▸ **Exercise directions**: Copy out exactly the lines from the one containing "ring mcp: (769, 202)" to the end of the records below, both included, and nothing else.

▸ **Excerpted records**:
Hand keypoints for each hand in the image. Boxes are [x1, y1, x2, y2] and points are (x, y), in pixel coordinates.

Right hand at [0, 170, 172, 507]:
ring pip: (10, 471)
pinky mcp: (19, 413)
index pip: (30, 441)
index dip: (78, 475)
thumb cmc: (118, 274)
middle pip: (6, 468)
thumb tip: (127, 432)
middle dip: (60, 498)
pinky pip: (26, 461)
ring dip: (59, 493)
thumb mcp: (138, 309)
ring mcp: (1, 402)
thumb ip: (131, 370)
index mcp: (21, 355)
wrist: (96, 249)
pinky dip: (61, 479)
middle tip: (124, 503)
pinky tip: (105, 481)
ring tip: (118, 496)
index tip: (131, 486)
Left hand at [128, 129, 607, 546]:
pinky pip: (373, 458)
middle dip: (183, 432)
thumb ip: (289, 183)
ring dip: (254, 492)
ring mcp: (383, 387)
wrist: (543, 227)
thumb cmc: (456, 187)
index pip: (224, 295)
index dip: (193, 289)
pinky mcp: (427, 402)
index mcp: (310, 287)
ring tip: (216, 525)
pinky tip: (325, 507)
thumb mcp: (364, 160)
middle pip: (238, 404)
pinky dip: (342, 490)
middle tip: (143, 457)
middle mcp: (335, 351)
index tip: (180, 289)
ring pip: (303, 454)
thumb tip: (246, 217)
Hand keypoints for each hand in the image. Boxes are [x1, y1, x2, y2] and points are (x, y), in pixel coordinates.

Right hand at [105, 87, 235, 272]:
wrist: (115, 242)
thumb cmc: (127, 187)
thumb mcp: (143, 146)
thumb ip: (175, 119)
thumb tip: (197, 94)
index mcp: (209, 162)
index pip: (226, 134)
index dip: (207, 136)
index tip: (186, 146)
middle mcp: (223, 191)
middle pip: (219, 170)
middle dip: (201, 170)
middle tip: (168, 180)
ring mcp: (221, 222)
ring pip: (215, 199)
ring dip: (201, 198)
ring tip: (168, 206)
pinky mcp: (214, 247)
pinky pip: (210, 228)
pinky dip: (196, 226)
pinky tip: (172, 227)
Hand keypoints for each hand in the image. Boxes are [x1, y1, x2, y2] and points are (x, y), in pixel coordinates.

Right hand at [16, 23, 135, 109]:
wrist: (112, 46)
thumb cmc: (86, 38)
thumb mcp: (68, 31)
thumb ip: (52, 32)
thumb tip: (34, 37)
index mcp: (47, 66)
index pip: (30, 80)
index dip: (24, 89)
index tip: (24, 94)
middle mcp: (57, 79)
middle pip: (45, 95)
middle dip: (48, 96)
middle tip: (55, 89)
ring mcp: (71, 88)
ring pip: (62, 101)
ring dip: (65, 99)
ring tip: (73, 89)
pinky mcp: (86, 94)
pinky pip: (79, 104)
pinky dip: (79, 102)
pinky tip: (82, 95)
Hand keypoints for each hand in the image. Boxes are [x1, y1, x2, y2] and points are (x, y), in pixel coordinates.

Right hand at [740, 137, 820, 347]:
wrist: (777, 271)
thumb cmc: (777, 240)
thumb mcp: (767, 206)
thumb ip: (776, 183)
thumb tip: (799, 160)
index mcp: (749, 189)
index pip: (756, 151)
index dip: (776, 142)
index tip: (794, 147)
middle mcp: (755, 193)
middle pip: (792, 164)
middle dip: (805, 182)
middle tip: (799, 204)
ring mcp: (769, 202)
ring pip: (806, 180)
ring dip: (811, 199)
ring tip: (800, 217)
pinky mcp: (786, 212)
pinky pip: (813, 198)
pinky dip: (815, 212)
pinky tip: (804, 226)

▸ **Solution to the exercise**:
ring mcp: (769, 202)
ring pip: (806, 180)
ring dip: (811, 199)
ring tip: (800, 217)
pinky mcp: (786, 212)
pinky pip: (813, 198)
pinky dip: (815, 212)
pinky tip: (804, 226)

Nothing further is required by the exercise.